Rethinking Bottlenecks in Safety Fine-Tuning of Vision Language Models
Yi Ding, Lijun Li, Bing Cao, Jing Shao
TL;DR
The paper identifies key bottlenecks in safety fine-tuning of Vision-Language Models, notably a lack of safety-related visual reasoning, and introduces MIS, a multi-image safety dataset, to address this gap. It proposes MIRage, a reasoning-informed fine-tuning framework that leverages safety CoT prompts to enhance multi-image safety while maintaining general capabilities. Empirical results show that MIS challenges both open-source and API models, and that MIRage dramatically reduces attack success and hallucinations across diverse models and benchmarks, with strong generalization to unseen safety categories. The work highlights the vulnerability of synthetic imagery to safety breakdowns and emphasizes the value of explicit visual reasoning for robust safety in complex multimodal contexts.
Abstract
Large Vision-Language Models (VLMs) have achieved remarkable performance across a wide range of tasks. However, their deployment in safety-critical domains poses significant challenges. Existing safety fine-tuning methods, which focus on textual or multimodal content, fall short in addressing challenging cases or disrupt the balance between helpfulness and harmlessness. Our evaluation highlights a safety reasoning gap: these methods lack safety visual reasoning ability, leading to such bottlenecks. To address this limitation and enhance both visual perception and reasoning in safety-critical contexts, we propose a novel dataset that integrates multi-image inputs with safety Chain-of-Thought (CoT) labels as fine-grained reasoning logic to improve model performance.

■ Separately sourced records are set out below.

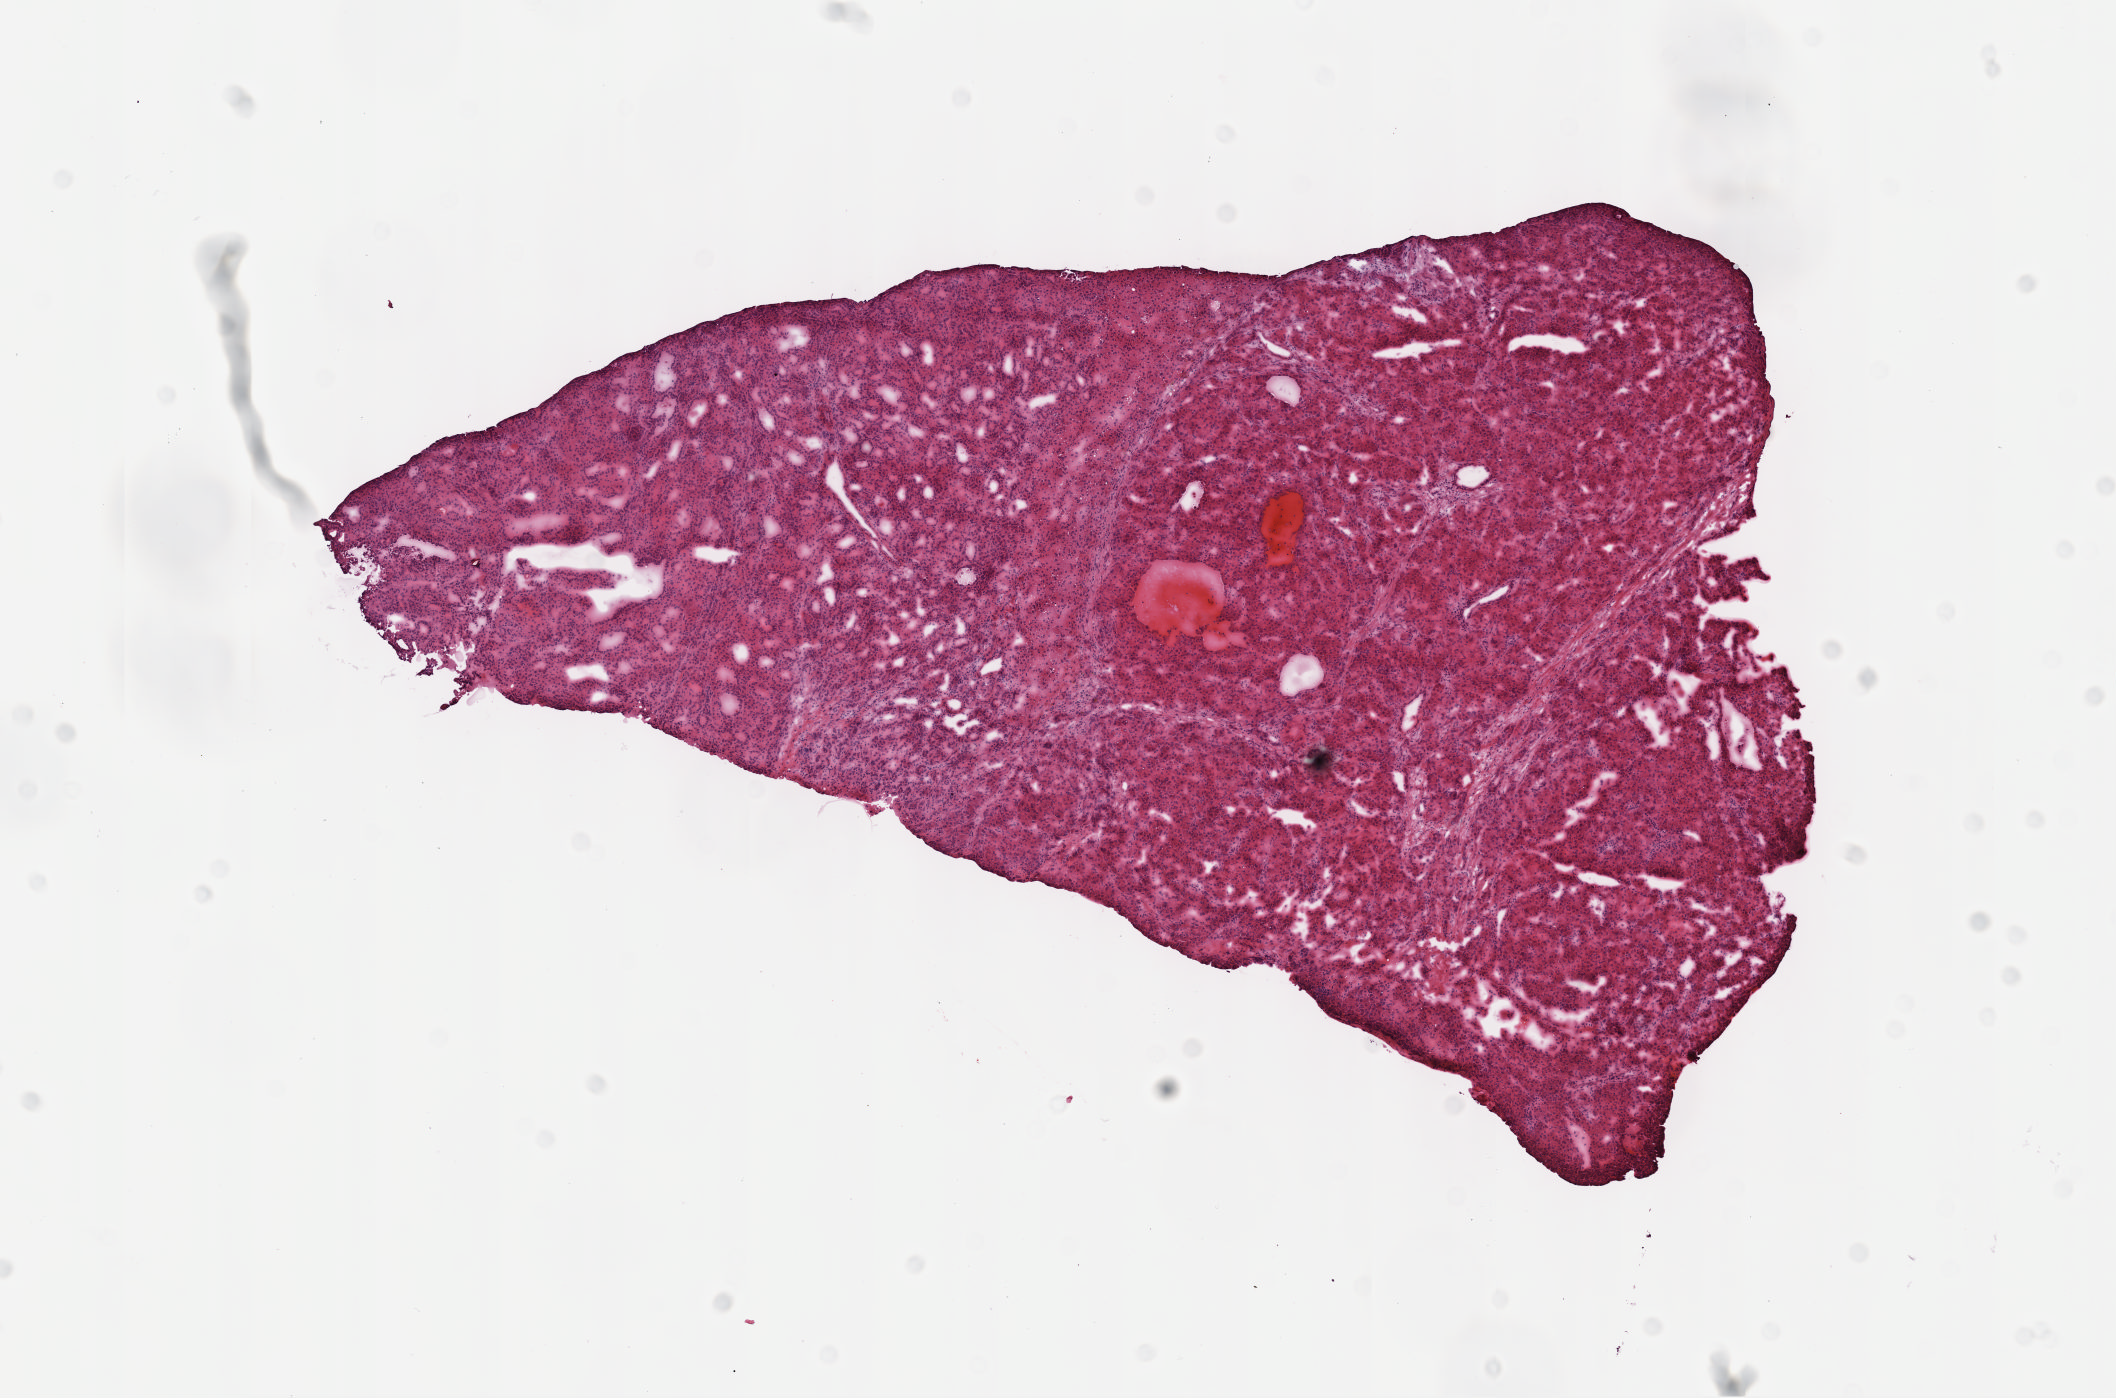
Whole-slide histology image, H&E, shown as a low-resolution overview of the whole scanned area (about 8.6 x 5.7 mm, from a 40x scan); frozen section from the top of the tissue portion; liver, primary tumour sample. Patient: male, age at initial diagnosis 58 years.
Diagnosis: Hepatocellular carcinoma, NOS.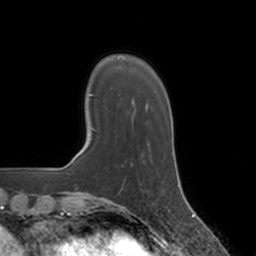
Breast MRI, one axial slice; cropped to one breast; dynamic contrast-enhanced series, time point 2 of 7 at this slice position (early post-contrast); 3 T; TE 1.8 ms, TR 4 ms; 256 × 256 image matrix. Female patient.
Structures marked on this image (semi-automatic segmentation, software-assisted and operator-edited):
- enhancing-tissue mask used for the functional tumour volume (all voxels passing the contrast-enhancement thresholds inside the analysis volume; usually the tumour): bounding box (x1, y1, x2, y2) in pixels: (131, 151, 151, 167)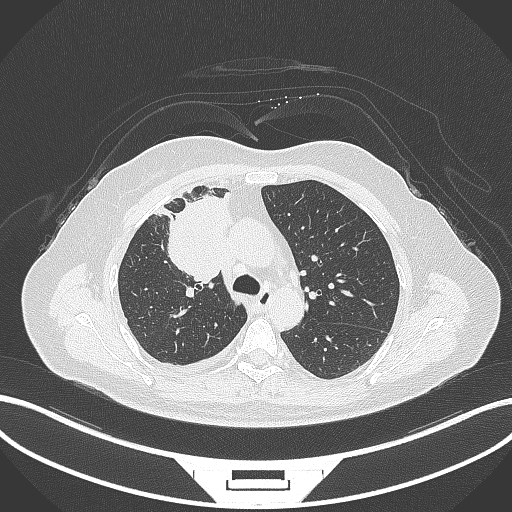
Chest CT, one axial slice; slice 195 of 305 in the series (ordered by position); reconstruction kernel B70f; lung window (W 1500 / L -600 HU); 1 mm slice thickness; 512 × 512 image matrix, field of view 400 × 400 mm. Female patient, age 52 years. From the clinical record (not read from this slice): clinical TNM (as recorded): T3 N1 M1.
Structures marked on this image (bounding box drawn by a radiologist):
- lung tumour (recorded histology: adenocarcinoma): bounding box <154,185,233,295> (left, top, right, bottom; pixels)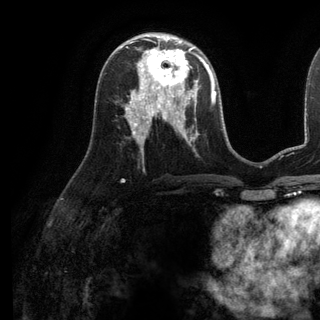
Breast MRI (dynamic contrast-enhanced), one axial slice. Position 60 of 136 along the scan axis. Cropped to one breast. Dynamic contrast-enhanced series, time point 2 of 6 at this slice position (early post-contrast). 3 T. TE 2.8 ms, TR 7.3 ms. 1.2 mm slice thickness. 320 × 320 image matrix, field of view 225 × 225 mm. Female patient.
Outlined on this slice (semi-automatically segmented with operator editing):
- enhancing-tissue mask used for the functional tumour volume (all voxels passing the contrast-enhancement thresholds inside the analysis volume; usually the tumour): box from (x=137, y=38) to (x=198, y=98) px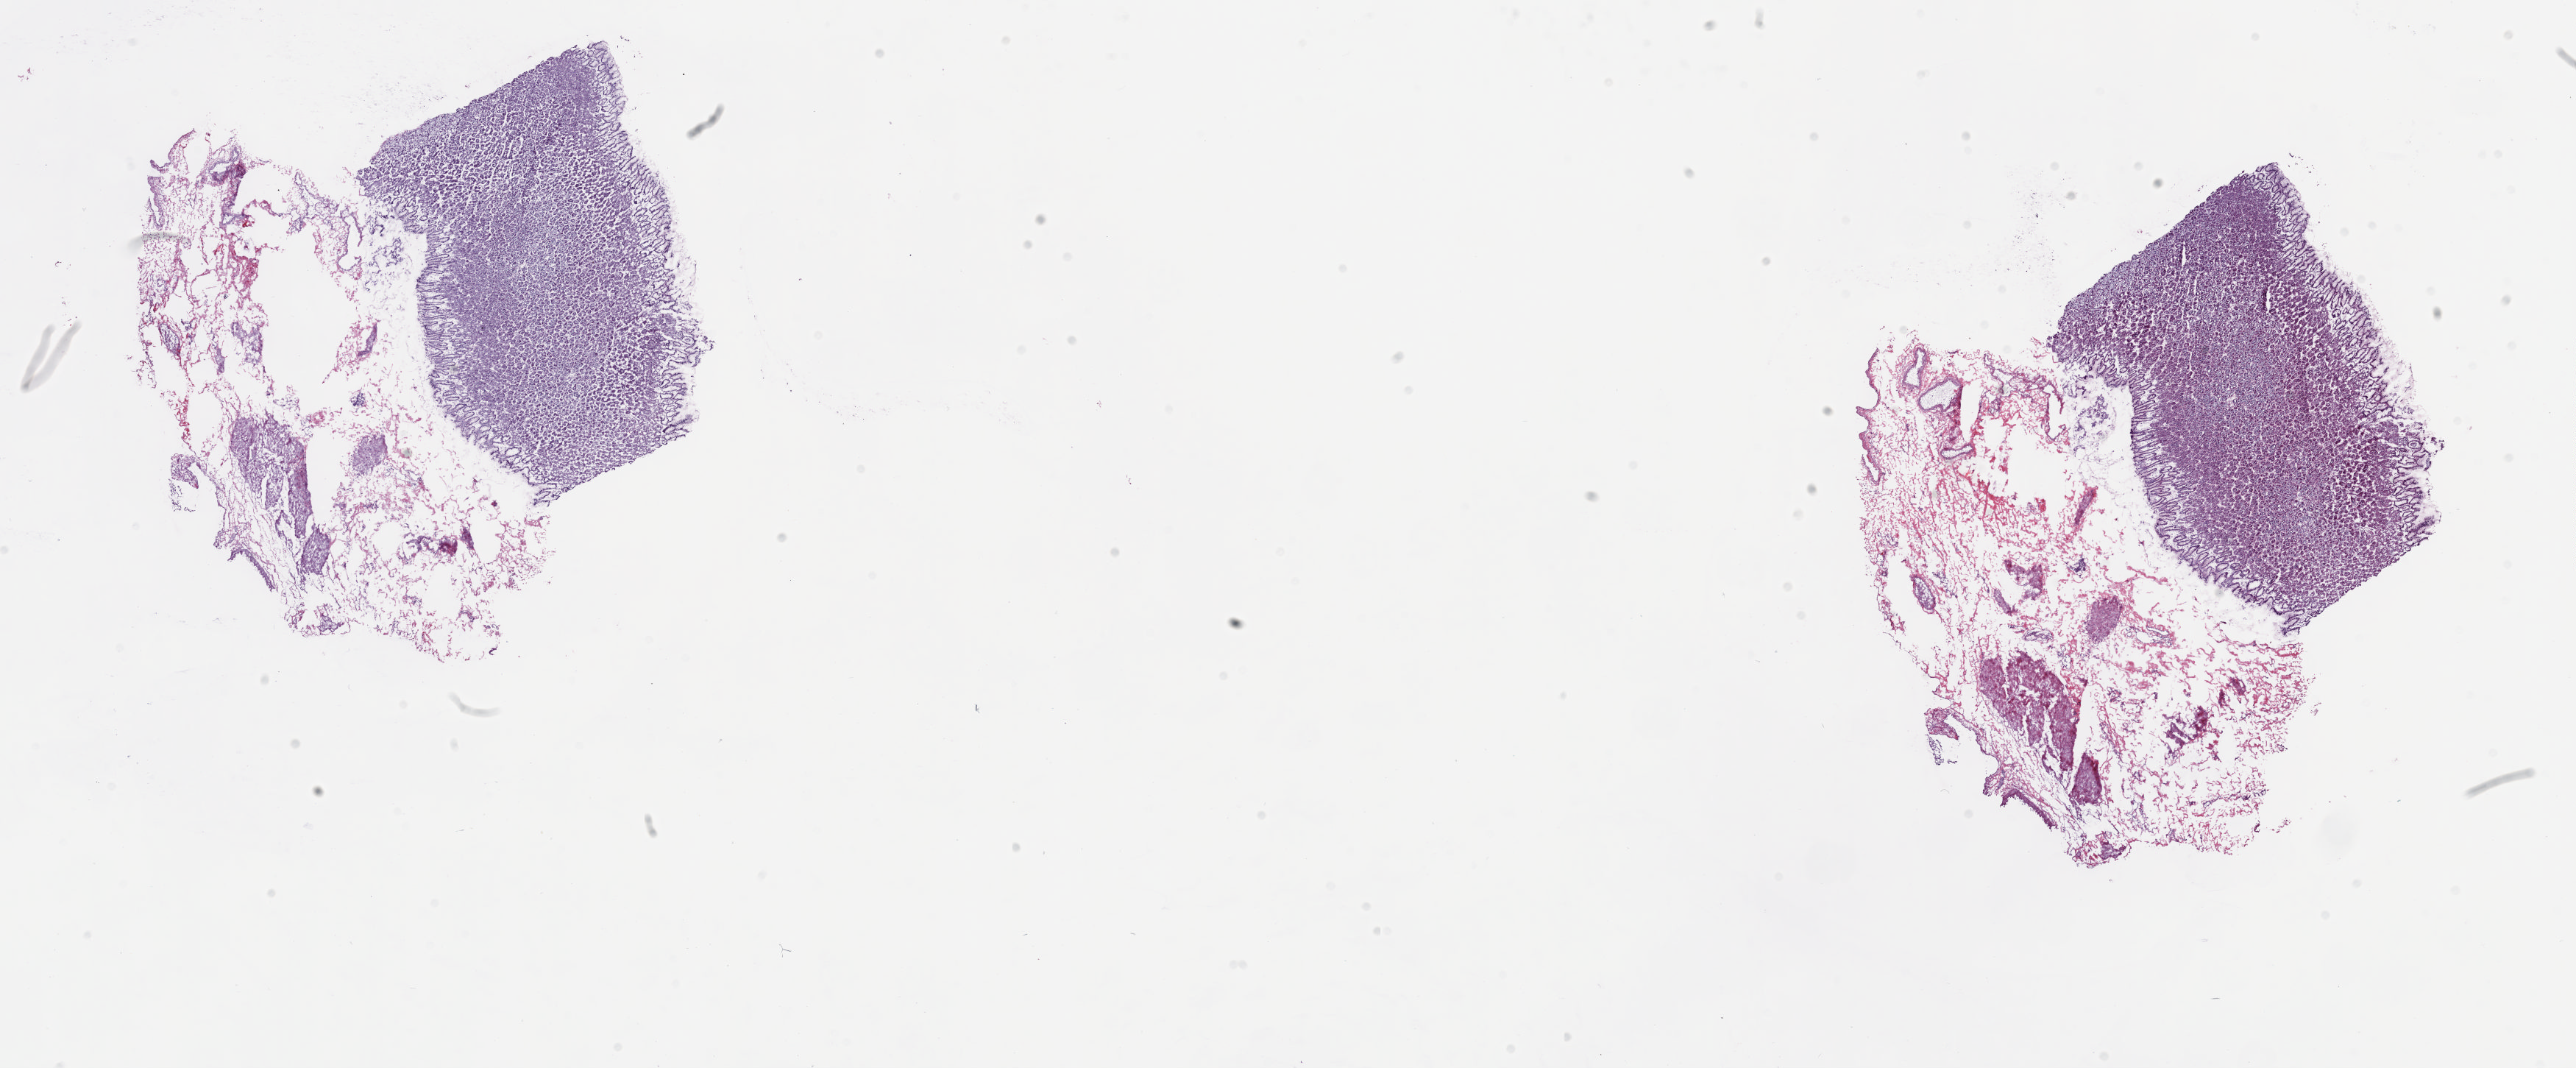
Whole-slide histology image, H&E, low-resolution overview of the scanned area, about 27.8 x 11.5 mm (slide scanned at 20x); frozen section; esophagus, solid tissue normal (non-tumour tissue) sample. Male, age 56 years at initial diagnosis. Composition of this section per pathologist review: tumour cells 0%, tumour nuclei 0%, normal cells 100%, stromal cells 0%, necrosis 0%. Infiltration values recorded for this section: lymphocyte infiltration 0%, monocyte infiltration 0%, neutrophil infiltration 0%.
- this section: solid tissue normal (non-tumour) sample from the same patient
- patient diagnosis: Adenocarcinoma, NOS (lower third of esophagus)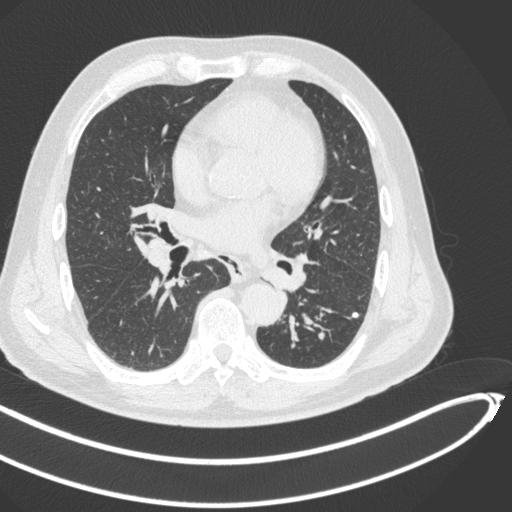
Chest CT, one axial slice. Slice 234 of 466 in the series (ordered by position). Reconstruction kernel B31f. Lung window (W 1500 / L -600 HU). 512 × 512 image matrix, field of view 400 × 400 mm. Patient: male, 64 years. Case-level facts recorded for this patient, not image findings: clinical TNM (as recorded): T1c N0 M0; histopathological grade: G2.
Outlined on this slice (rectangle marked by the reading radiologist):
- lung tumour (recorded histology: squamous cell carcinoma): bounding box [x1, y1, x2, y2] px = [254, 261, 295, 295]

Specifically, we introduce the Multi-Image Safety (MIS) dataset, an instruction-following dataset tailored for multi-image safety scenarios, consisting of training and test splits. Our experiments demonstrate that fine-tuning InternVL2.5-8B with MIS significantly outperforms both powerful open-source models and API-based models in challenging multi-image tasks requiring safety-related visual reasoning. This approach not only delivers exceptional safety performance but also preserves general capabilities without any trade-offs. Specifically, fine-tuning with MIS increases average accuracy by 0.83% across five general benchmarks and reduces the Attack Success Rate (ASR) on multiple safety benchmarks by a large margin.